As soon as the line containing "For every layout" appears, copy it and every following line word for word until the records end.
===== The data =====
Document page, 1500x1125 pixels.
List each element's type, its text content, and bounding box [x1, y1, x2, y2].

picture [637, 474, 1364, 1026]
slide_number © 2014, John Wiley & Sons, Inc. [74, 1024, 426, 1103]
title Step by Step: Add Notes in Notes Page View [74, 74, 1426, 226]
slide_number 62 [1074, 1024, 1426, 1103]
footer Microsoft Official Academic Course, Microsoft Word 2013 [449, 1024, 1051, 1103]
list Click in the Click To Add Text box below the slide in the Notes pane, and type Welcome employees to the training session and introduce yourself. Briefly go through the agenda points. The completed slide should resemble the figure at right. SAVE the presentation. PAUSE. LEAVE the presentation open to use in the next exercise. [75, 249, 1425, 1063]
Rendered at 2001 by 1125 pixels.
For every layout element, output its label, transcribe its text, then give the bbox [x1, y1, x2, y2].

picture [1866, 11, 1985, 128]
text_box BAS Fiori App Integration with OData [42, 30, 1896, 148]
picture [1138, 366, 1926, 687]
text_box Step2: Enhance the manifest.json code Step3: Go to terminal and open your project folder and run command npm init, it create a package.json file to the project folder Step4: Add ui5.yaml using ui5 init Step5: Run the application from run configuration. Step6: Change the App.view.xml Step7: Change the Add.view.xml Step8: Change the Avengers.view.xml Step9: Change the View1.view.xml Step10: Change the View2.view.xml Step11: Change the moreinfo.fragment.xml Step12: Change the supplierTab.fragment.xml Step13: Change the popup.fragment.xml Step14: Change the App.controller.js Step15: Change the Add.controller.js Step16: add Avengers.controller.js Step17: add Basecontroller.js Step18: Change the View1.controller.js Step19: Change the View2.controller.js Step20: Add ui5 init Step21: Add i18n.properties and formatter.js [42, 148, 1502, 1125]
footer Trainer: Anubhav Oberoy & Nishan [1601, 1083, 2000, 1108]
=====
Response box =
For every layout element, output its label, transcribe its text, then give the bbox [x1, y1, x2, y2].

picture [1866, 11, 1985, 128]
text_box BAS Fiori App Integration with OData [42, 30, 1896, 148]
picture [1138, 366, 1926, 687]
text_box Step2: Enhance the manifest.json code Step3: Go to terminal and open your project folder and run command npm init, it create a package.json file to the project folder Step4: Add ui5.yaml using ui5 init Step5: Run the application from run configuration. Step6: Change the App.view.xml Step7: Change the Add.view.xml Step8: Change the Avengers.view.xml Step9: Change the View1.view.xml Step10: Change the View2.view.xml Step11: Change the moreinfo.fragment.xml Step12: Change the supplierTab.fragment.xml Step13: Change the popup.fragment.xml Step14: Change the App.controller.js Step15: Change the Add.controller.js Step16: add Avengers.controller.js Step17: add Basecontroller.js Step18: Change the View1.controller.js Step19: Change the View2.controller.js Step20: Add ui5 init Step21: Add i18n.properties and formatter.js [42, 148, 1502, 1125]
footer Trainer: Anubhav Oberoy & Nishan [1601, 1083, 2000, 1108]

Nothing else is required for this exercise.